A clinical facts article in Nursing Timesoutlined a basic approach to diagnosing and managing RSV (NT, 2006). The virus can be identified from fluid obtained from the nose. Auscultation can reveal abnormal lung sounds, while chest X-ray can show pneumonia or bronchiolitis. In addition, arterial blood gas analysis can identify decreased oxygen saturation.

In terms of management, mild infections normally resolve without treatment. More severe infections may require hospital treatment with oxygen therapy, humidified air and hydration using IV fluids. A ventilator may be used to provide respiratory support. In terms of drug treatment, bronchodilators can be administered to open the airways. In very serious cases antiviral drugs such as ribavirin may be tried. Antibiotics are of no benefit in the treatment of RSV.

The BLF (2006) says appropriate paracetamol preparations, such as Calpol, are helpful in reducing temperature and making infants feel comfortable. Passive immunisation has become available via a series of injections, which can be given to high-risk babies in the first few months of life.

Advice on Prevention

Nurses should give parents the following advice and information in order to prevent the spread of RSV (NT, 2006; BLF, 2006):

  • Avoid contact with anyone who has a cold or fever;

  • Kissing an infected baby can spread the infection;

  • Environmental tobacco smoke inhalation is linked to RSV exacerbation, so parents who smoke should be given cessation advice;

  • Frequent handwashing among family members and carers is important, especially before handling a baby;

  • Tissues should be used when coughing or sneezing and disposed of immediately;

  • Toys used by children who have symptoms of a cold should be washed regularly;

  • If a child is considered to be at high risk, for example one born before 32 weeks’ gestation, parents should seek medical advice.


As the BLF survey shows, parental knowledge of RSV is low. Nurses have a vital role to play in raising awareness of this potentially fatal virus, through giving advice on prevention and careful monitoring of cold-like symptoms, so that parents know when to seek medical attention.

Five questions to establish a severe RSV infection

  • Did this illness start with a cold and/or a blocked, runny nose?

  • Has your child been feverish or had a temperature?

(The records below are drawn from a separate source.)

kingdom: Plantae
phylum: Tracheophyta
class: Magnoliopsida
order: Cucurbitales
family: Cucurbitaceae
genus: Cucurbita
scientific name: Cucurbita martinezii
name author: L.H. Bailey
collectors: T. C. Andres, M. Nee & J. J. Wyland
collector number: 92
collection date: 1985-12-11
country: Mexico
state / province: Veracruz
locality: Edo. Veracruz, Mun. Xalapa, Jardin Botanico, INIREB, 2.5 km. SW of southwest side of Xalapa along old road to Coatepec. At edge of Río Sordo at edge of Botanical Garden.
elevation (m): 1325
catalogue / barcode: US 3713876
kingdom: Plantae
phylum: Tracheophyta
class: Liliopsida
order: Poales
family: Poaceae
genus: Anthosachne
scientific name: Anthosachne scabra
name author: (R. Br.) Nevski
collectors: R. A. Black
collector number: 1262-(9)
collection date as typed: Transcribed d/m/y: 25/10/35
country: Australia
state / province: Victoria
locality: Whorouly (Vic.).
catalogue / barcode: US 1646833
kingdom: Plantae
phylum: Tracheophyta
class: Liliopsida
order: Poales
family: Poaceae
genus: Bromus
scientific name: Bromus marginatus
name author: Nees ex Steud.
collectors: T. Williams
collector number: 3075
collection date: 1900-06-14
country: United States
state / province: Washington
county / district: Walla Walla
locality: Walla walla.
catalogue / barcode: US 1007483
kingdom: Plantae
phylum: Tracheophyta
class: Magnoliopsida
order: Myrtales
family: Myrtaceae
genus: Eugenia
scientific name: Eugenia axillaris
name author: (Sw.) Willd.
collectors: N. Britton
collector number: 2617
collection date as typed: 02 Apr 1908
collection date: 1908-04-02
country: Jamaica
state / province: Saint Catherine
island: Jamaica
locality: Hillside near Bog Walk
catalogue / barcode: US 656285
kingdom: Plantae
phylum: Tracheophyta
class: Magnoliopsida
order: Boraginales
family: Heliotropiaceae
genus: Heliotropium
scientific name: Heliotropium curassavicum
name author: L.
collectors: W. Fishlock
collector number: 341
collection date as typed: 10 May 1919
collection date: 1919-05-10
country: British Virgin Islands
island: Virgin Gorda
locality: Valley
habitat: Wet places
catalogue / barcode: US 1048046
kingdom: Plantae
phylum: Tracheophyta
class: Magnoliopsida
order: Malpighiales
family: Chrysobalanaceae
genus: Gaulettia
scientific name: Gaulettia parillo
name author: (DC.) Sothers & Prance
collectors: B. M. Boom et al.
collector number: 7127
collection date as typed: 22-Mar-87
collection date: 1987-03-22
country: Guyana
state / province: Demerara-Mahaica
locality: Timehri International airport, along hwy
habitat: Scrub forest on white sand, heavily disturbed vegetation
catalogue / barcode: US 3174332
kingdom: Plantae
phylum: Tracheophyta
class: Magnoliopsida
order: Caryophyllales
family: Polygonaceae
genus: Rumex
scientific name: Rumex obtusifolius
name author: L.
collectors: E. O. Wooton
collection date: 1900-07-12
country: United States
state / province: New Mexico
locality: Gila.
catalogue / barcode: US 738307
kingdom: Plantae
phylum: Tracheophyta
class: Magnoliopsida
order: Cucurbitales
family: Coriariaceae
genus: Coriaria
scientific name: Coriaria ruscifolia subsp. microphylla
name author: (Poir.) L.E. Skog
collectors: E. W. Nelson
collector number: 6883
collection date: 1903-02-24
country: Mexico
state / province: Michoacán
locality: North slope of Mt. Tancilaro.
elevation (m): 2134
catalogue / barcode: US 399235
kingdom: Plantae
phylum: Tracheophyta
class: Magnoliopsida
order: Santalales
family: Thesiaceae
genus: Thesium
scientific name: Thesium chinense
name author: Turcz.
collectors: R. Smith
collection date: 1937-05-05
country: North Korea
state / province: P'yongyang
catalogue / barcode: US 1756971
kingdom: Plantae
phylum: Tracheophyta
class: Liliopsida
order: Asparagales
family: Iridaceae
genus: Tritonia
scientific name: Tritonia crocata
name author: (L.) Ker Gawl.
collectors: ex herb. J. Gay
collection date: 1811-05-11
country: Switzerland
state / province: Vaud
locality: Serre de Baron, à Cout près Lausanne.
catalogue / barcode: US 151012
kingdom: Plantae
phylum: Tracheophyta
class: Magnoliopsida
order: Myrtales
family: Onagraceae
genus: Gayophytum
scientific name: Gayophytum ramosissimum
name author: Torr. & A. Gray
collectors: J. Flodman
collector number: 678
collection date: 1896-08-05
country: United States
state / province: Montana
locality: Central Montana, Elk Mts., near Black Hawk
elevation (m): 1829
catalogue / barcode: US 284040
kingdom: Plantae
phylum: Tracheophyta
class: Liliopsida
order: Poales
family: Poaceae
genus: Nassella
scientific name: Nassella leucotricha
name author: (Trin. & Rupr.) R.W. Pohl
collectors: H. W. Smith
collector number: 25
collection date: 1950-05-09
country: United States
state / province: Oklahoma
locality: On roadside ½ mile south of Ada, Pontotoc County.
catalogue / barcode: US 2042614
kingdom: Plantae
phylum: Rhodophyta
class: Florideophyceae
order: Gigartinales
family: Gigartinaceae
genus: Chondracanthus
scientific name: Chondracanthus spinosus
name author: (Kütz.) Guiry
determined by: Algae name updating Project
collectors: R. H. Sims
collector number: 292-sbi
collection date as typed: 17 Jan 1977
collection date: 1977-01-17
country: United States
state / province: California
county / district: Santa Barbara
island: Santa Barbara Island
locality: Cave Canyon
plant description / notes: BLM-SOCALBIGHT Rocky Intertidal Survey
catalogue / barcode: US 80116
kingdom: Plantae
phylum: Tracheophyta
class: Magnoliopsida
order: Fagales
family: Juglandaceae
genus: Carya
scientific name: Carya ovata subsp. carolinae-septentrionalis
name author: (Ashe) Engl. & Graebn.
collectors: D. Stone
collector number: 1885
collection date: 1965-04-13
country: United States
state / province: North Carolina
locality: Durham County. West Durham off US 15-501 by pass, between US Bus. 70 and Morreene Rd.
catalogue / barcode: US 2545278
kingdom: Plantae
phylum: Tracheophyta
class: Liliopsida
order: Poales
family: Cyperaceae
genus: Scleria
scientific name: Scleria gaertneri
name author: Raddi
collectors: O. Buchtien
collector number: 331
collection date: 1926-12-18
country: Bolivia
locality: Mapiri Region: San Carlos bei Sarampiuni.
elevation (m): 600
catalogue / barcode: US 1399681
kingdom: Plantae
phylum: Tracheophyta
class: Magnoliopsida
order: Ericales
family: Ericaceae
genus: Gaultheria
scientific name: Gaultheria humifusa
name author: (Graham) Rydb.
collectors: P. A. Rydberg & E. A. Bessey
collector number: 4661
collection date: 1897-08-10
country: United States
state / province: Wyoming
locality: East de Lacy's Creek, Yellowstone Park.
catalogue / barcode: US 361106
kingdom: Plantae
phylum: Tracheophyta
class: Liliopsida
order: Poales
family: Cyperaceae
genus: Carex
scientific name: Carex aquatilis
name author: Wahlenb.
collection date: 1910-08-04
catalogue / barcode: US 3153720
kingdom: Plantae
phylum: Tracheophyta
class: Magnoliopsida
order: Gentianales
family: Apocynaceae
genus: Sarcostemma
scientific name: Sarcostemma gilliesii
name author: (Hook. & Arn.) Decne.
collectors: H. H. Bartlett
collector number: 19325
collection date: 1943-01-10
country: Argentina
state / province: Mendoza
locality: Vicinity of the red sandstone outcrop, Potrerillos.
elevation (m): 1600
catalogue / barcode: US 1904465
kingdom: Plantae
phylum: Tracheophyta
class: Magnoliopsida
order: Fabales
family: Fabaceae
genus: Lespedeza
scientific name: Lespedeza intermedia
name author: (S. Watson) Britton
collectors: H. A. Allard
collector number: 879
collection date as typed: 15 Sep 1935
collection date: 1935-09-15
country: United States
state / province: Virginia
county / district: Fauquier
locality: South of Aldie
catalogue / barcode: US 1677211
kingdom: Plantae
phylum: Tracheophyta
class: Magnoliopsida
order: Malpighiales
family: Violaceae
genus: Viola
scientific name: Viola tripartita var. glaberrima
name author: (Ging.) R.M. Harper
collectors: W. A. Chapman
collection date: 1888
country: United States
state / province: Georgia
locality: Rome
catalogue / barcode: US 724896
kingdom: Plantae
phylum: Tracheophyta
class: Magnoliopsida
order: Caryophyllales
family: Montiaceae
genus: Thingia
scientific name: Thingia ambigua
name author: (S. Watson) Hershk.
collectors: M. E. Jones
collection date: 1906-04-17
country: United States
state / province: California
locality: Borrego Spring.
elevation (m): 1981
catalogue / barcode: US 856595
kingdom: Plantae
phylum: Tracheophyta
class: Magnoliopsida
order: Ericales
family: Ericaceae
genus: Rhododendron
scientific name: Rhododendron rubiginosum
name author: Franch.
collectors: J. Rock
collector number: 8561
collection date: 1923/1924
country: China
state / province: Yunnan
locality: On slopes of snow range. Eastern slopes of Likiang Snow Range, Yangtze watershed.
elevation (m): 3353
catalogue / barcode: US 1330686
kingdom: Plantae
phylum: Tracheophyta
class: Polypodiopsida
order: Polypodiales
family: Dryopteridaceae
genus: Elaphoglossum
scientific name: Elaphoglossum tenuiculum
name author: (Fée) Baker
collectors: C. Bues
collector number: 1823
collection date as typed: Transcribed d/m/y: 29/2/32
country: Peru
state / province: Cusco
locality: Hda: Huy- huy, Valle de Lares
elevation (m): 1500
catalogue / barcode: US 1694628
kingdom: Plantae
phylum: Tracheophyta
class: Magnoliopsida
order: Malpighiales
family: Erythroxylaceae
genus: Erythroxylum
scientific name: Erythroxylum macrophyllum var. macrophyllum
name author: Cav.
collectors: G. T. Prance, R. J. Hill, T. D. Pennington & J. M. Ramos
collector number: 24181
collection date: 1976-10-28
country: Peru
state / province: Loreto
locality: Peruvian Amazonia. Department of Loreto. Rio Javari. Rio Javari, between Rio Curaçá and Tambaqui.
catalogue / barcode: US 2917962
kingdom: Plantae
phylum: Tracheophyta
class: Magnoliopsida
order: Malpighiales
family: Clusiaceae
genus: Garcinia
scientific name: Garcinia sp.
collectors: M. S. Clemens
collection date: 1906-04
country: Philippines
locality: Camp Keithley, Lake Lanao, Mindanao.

  • Has your child had a strong cough that may have made them vomit?

  • Is your child’s breathing very rapid or laboured? This might be accompanied by noisy breathing.

  • Is your child feeding normally?


British Lung Foundation (2008) BLFSurvey Reveals Parents Unaware of Potentially Fatal Infant Winter Virus. Press release, 30 October, 2008. London: BLF.

British Lung Foundation (2006) RSV.

Centers for Disease Control and Prevention(2008) CDC – RSV: Clinical Description and Diagnosis.

Health Protection Agency (2008) Weekly Laboratory Reports of Respiratory Syncytial Virus. Last reviewed 3 November 2008. London: HPA.

Nursing Times (2006) Respiratory syncytial virus. Nursing Times; 102: 6, 25.